The transformative land use changes passed by Austin City Council last week didn’t come out of nowhere, although the possibility of their adoption felt like wild fantasy only a few short years ago. The speed of Austin’s changing local attitude towards density and zoning reform makes a bit more sense in the face of rising housing costs — by 2020, even relatively high earners started experiencing the effects of our local shortage, and that includes city employees and members of the local media. In a city where roughly 55 percent of residents are renters, the lack of convincing explanations for questions like “Why is it illegal to build apartments in so many places in Austin” led plenty of people to care about boring old land use politics for the first time. As our esteemed colleague Dan Keshet points out in the tweet thread below, the recent success of local pro-housing policies also took more than a little bit of luck:
1. Austin’s charter reform moving elections to November of even years made an enormous difference. Pro-development voters are lower propensity. December runoffs are way less pro-development than November generals.
— Dan Keshet (@DanKeshet) May 20, 2024
The “Big Three” in the package of reforms approved last week start with the HOME Initiative’s headline-grabbing reduction of the city’s minimum lot size from a whopping 5,750 square feet down to a more urban 1,800 square feet per single-family home, allowing higher-density neighborhoods closer to something like the small-lot homes in Mueller and providing many existing homeowners with the ability to build additional units on their land.

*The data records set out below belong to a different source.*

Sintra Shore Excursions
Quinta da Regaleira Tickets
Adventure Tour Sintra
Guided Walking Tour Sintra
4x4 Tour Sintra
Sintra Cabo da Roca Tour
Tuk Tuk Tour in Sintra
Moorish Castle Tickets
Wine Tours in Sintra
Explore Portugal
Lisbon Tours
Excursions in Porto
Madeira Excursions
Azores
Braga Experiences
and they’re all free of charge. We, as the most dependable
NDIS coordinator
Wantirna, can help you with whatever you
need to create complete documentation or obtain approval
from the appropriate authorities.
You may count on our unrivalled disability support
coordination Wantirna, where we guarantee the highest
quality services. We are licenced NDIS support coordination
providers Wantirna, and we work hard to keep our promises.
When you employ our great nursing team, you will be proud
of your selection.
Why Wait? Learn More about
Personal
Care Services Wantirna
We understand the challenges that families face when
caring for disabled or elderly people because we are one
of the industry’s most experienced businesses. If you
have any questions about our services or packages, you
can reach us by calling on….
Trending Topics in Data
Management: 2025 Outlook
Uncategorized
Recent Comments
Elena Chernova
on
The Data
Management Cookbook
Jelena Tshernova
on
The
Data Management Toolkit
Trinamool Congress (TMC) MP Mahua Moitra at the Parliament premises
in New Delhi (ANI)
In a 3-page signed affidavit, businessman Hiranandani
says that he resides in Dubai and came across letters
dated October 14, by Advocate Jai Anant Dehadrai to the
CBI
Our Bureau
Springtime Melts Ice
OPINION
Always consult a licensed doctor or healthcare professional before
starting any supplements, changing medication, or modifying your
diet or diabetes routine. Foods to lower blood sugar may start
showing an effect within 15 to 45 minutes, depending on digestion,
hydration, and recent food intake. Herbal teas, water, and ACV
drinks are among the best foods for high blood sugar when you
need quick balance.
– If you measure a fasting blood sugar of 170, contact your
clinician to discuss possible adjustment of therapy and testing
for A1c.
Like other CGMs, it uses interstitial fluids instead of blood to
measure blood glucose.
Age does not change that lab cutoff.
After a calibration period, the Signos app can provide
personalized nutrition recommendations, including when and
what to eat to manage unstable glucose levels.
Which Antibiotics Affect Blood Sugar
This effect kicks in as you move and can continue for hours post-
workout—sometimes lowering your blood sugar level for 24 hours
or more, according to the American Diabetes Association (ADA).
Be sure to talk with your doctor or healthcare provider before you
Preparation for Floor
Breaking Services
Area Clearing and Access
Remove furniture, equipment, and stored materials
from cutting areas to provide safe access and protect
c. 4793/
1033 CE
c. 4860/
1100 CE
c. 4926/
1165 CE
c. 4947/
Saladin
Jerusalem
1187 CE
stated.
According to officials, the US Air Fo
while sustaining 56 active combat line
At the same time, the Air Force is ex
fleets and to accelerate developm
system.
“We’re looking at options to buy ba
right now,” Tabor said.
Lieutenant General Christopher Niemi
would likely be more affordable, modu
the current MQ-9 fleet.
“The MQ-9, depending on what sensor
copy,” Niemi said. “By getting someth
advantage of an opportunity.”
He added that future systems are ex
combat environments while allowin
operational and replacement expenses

The second, more subtle change is the adjustment of the city’s residential compatibility rules, which previously limited the height of apartments and other buildings located within 540 feet of single-family properties — as others have pointed out, that’s the length of 1.5 football fields, an absurdly restrictive “force field” compared with the regulations of peer cities, and estimated by city staff to suppress approximately 64,000 homes. The new citywide regulations will reduce the compatibility zone to a much more reasonable 75 feet.
Austin’s Single-Family Zoning Reform Heads for Public Hearing
The third change established the city’s new ETOD zoning district, or “equitable transit-oriented development,” designed to incentivize residential density and affordable housing within a half-mile of Project Connect’s planned rail stations. The program, not unlike the city’s old vertical mixed-use zoning incentives, would allow non-single-family properties inside the bonus area to build mixed-use multifamily projects rising up to 120 feet, assuming developers provide 12 percent of the residential units at rates affordable to earners making 50 percent of the median family income, or 15 percent of units at 60 percent MFI. Spend some time digging into this draft map of parcels where city staff recommend applying the ETOD overlay and you’ll see its massive growth potential in regions like North University, tracts in the central neighborhoods facing North Lamar Boulevard, downtown’s “Lawyer District,” and more:
Even as people who intentionally try to keep up with this stuff, it’s hard to wrap our heads around the potential of these changes. But which one is the most important? According to our super-secret sources inside and out of the city, the really transformative policy tweak is the adjustment of compatibility regulations citywide — the development potential of HOME’s minimum lot size changes is somewhat limited by a 45 percent impervious cover maximum, and ETOD zoning feels precarious as Project Connect faces serious legal challenges. They’re all going to help in the long run, but the immediate housing yield of projects formerly limited in height by even a distant proximity to single-family homes is a much more simple and direct benefit.
Trying to figure out which policy change will have the most immediate effect underlines the real lesson of the city’s housing situation, which many urban advocates understandably don’t want to dwell on too much in the face of the city’s genuinely unprecedented push for land use reform. The hard truth is that the damage from years of inaction is already done. For many Austinites facing housing scarcity, the density and affordability unlocked by these changes will arrive years too late to save them from displacement. Ironically enough, the relentless drive to keep Austin unchanged for so many years has already transformed the face of the city by preventing so many good people from making their lives here. Even these latest reforms could be reversed, as the city’s old guard files lawsuit after lawsuit in the hopes of pulling up the ladder one last time. But no matter how hard the do-nothing crowd fights to bring back the 1980s, it’s obvious something’s changed here in Austin — the notion of building more homes on less land doesn’t freak people out quite so much these days.